2、温控电路2, temperature control circuit
本实施例中,所述温控电路主要包括相互连接的反向电压保护支路和温控支路;所述温控支路与所述调压电路可以接触也可以不接触,即对调压电路进行接触式加热/制冷或非接触式加热/制冷。In this embodiment, the temperature control circuit mainly includes a reverse voltage protection branch and a temperature control branch connected to each other; the temperature control branch may or may not be in contact with the voltage regulation circuit, that is, voltage regulation The circuit performs contact heating/cooling or non-contact heating/cooling.

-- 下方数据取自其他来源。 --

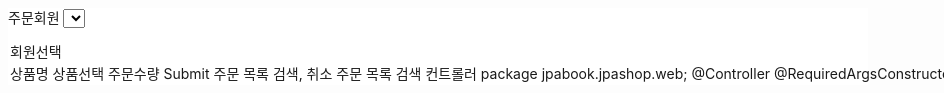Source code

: <label for="member">주문회원</label>
<select name="memberId" id="member" class="form-control">
<option value="">회원선택</option>
<option th:each="member : ${members}"
th:value="${member.id}"
th:text="${member.name}" />
</select>
</div>
<div class="form-group">
<label for="item">상품명</label>
<select name="itemId" id="item" class="form-control">
<option value="">상품선택</option>
<option th:each="item : ${items}"
th:value="${item.id}"
th:text="${item.name}" />
</select>
</div>
<div class="form-group">
<label for="count">주문수량</label>
<input type="number" name="count" class="form-control" id="count"
placeholder="주문 수량을 입력하세요">
</div>
<button type="submit" class="btn btn-primary">Submit</button>
</form>
<br/>
<div th:replace="fragments/footer :: footer" />
</div> 
</body>
</html>
주문 목록 검색, 취소
주문 목록 검색 컨트롤러
package jpabook.jpashop.web;
@Controller
@RequiredArgsConstructor
public class OrderController {
@GetMapping(value = "/orders")
public String orderList(@ModelAttribute("orderSearch") OrderSearch
orderSearch, Model model) {
List<Order> orders = orderService.findOrders(orderSearch);
model.addAttribute("orders", orders);
return "order/orderList";
}
}
*주문 목록 검색 화면( order/orderList )*
<!DOCTYPE HTML>
<html xmlns:th="http://www.thymeleaf.org">
<head th:replace="fragments/header :: header"/>
<body>
<div class="container">
<div th:replace="fragments/bodyHeader :: bodyHeader"/>
<div>
<div>
<form th:object="${orderSearch}" class="form-inline">
<div class="form-group mb-2">
<input type="text" th:field="*{memberName}" class="formcontrol"
placeholder="회원명"/>
</div>
<div class="form-group mx-sm-1 mb-2">
<select th:field="*{orderStatus}" class="form-control">
<option value="">주문상태</option>
<option th:each=
"status : ${T(jpabook.jpashop.domain.OrderStatus).values()}"
th:value="${status}"
th:text="${status}">option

若以对调压电路进行非接触式加热为例,该温控电路具体可包括红外线加热支路;该红外线加热支路根据检测出的直流输出电位偏差值相应对调压电路进行非接触式加热。但是本实施例中主要以接触式加热(即温控电路包括相互连接的反向电压保护支路和温控支路)为例进行描述。For example, the non-contact heating of the voltage regulating circuit may include an infrared heating branch; the infrared heating branch performs non-contact heating on the voltage regulating circuit according to the detected DC output potential deviation value. . However, in this embodiment, the contact heating is mainly used (that is, the temperature control circuit includes the reverse voltage protection branch and the temperature control branch connected to each other) as an example.
具体地,温控电路的电路结构包括但不限于如图1所示,反向电压保护支路包括电阻R21、电阻R27、齐纳二极管D1以及齐纳二极管D2;温控支路包括电阻R22、电阻R26、NPN三极管Q6以及PNP三级管Q7。Specifically, the circuit structure of the temperature control circuit includes, but is not limited to, as shown in FIG. 1, the reverse voltage protection branch includes a resistor R21, a resistor R27, a Zener diode D1, and a Zener diode D2; the temperature control branch includes a resistor R22, Resistor R26, NPN transistor Q6 and PNP transistor Q7.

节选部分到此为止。